Giving Compass' Take:

• In this story from Fast Company, author Harry McCracken discusses Google's Applied Digital Skills program. Led by JamieSue Goodman, the program has offered free access to tens of thousands of teachers to tools and projects designed to teach young students how they can use modern computers and technology in their careers.

• How can the nonprofit sector help teachers access these and other tools for digital skills education? How important is it that students learn these skills?

• To learn about how to support STEM education, click here.


In 1989, when JamieSue Goodman was a high school freshman ... her journalism teacher got a grant to buy a computer. The idea was to use it to lay out the school paper. But desktop publishing was new, and the teacher didn’t have a technical background. And so the whole experience turned into an adventure in discovering the machine’s capabilities.

Fast forward to 2019. Schools are full of computers ... However, a modern version of the situation Goodman encountered 30 years ago persists. Even gifted teachers aren’t necessarily prepared to guide students through using technology to accomplish real-world tasks.

And JamieSue Goodman is in a position to help.

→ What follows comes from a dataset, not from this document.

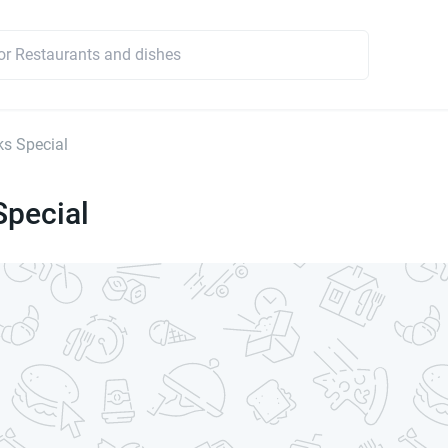
s Special
Special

As project lead for Applied Digital Skills at Google, she spearheads an ambitious program to provide educators with a rich set of video-based instructional materials that they can access for free. “Basically, every job out there requires some basic computer skills,” she says. “And we want to make sure that everybody has what they need to succeed.”

Along with Google colleagues, she created an initial curriculum, CS First and field-tested it in South Carolina schools. Following Goodman’s “awesome project” philosophy, it’s organized into activities that kids care about: A collection of athletic-themed lessons, for instance, includes such tasks as recording sports commentary, making a commercial for a fitness gadget, and programming an extreme sports game.

After launching CS First in 2014, Goodman and her colleagues went on to develop the Applied Digital Skills curriculum, which debuted for the 2017-18 school year. Its broader scope helps students prepare for life beyond the classroom, showing them how to create a résumé in Google Docs, organize college information in Google Sheets, assemble a presentation in Google Slides, and even analyze data to predict hit movies.